Ya, budaya Indonesia seakan menjadi pilihan yang tak menarik dan tenggelam. Bahkan bisa jadi sudah menempati nomor yang ke sekian ratus di bawah tumpukan budaya asing termasuk budaya Korea ini.

Walau begitu, sebagai pemerhati dunia tulis baca, saya tak mau mengabaikan novel yang sudah berada di tangan saya ini. Saya baca bagian pertamanya. Waw! Korea abis. Saya hampir tak percaya. Seorang Mahmud Jauhari Ali yang begitu getol terhadap kelangsungan hidup budaya lokal bisa sebegitu besarnya mengangkat kebudayaan Korea dalam novel ini.

Saya masih ingat tulisan-tulisannya yang sering nangkring di media-media cetak tentang kecintaannya terhadap budaya lokal dan juga nasional. Sampai-sampai, dia pernah mendapatkan ancaman keras dari pihak yang tak bertanggung jawab karena menulis sebuah artikel di salah satu media cetak dengan judul Berkomunikasi di Negara Sendiri Tanpa Bahasa Asing. Begitu pun dengan buku-buku karangannya semisal Lingkar Kata dan Selia. Keduanya mengumbar kecintaannya pada warna lokal Borneo. Bahkan, tiga novelnya, yakni Lelaki Lebah, Sepasang Matahari, dan 93 Hari di Samudera Cinta sangat kental dengan unsur lokalitas di negeri ini.

Namun, mulai paragaraf pertama hingga beberapa paragraf yang ke sekian dari Cinta di Tepi Geumho, semuanya berbau korea. Nama-nama tokoh, jenis makanan dan minuman, sampai pada tata cara makan. Semua Korea. Sudah berubah sikapkah penulis muda ini dalam hal budaya, tanya saya dalam hati. Jujur, saat itu saya kecewa. Sangat kecewa.

Tapi secara jujur saya katakan, penulis muda yang juga pandai menulis banyak puisi dan cerpen ini benar-benar menguasai dunia dari Negeri Ginseng itu. Tak bisa saya pungkiri juga, saya salut dengannya dalam hal ini. Ya, tepatnya dalam hal pengetahuan. Tak banyak penulis dari Kalimantan Selatan yang menuliskan seluk-beluk budaya luar seperti itu dalam bentuk buku dan lainnya.

Namun, tiba-tiba saya terkejut. Mendadak pikiran saya berubah. Dari kecewa menjadi suka. Tokoh bernama Son Chae Hyang—peneliti muda dari Seoul—akan berangkat ke Indonesia. Begitu inti bagian dari novel itu yang saya baca. Ya, Indonesia Raya. Hati saya langsung sumringah.

---+---

* **Tugas Latihan**:
A. Buatlah ringkasan teks tentang novel Cinta di Tepi Geumho dalam dua kalimat.
B. Tuliskan lanjutan teks tentang novel Cinta di Tepi Geumho, dimulai setelah kalimat terakhirnya.

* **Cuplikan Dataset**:
---+---

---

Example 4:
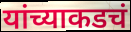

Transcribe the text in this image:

यांच्याकडचं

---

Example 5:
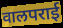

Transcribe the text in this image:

वालपराई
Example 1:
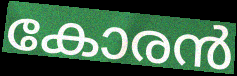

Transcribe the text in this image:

കോരൻ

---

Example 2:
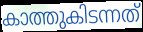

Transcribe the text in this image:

കാത്തുകിടന്നത്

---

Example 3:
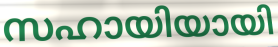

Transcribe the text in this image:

സഹായിയായി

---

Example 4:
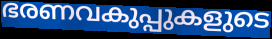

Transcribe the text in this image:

ഭരണവകുപ്പുകളുടെ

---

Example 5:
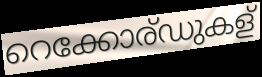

---+---

* **Hasil Tugas**:
A. Pengulas sangat kecewa ketika mendapati bagian awal novel Cinta di Tepi Geumho serba Korea, mulai dari nama tokoh, makanan dan minuman, hingga tata cara makan, padahal Mahmud Jauhari Ali dikenal getol memperjuangkan budaya lokal. Meski begitu, pengulas mengakui penguasaan sang penulis atas budaya Korea, lalu rasa kecewanya berubah menjadi suka ketika tokoh Son Chae Hyang, peneliti muda dari Seoul, akan berangkat ke Indonesia.

B.
Dari bagian pertama itu, saya terus menelusuri rimba kata sang penulisnya. Selama menelusuri itu, hati saya berbunga-bunga. Kini selesailah saya membaca semuanya. Tak ada yang tertinggal sedikit pun. Tak saya sangka sebelumnya, ternyata ini sebuah karya yang apik dan romantis. Pantas saja Korrie Layun Rampan—sastrawan besar Indonesia—mengomentari novel ini sebagai novel yang membuat kita senang dan bahagia. Awalnya saya sempat heran dengan apa yang dikatakan sastrawan besar Indonesia itu. Tapi, sekarang saya mengerti maksudnya.

Dan, tibalah saya pada sebuah pemahaman. Bahwa penulisnya yang pernah menetap di Kalimantan Tengah ini memanfaatkan momen Korea yang sudah menjadi trend, terutama di kalangan anak muda Indonesia, sebagai satu cara memperkenalkan dan melestarikan budaya lokal di negeri ini. Tepatnya budaya Dayak Ngaju yang dalam novel ini mengkhususkan pada daerah perbatasan antara Kalimantan Selatan dan Kalimantan Tengah ke mata dunia secara luas.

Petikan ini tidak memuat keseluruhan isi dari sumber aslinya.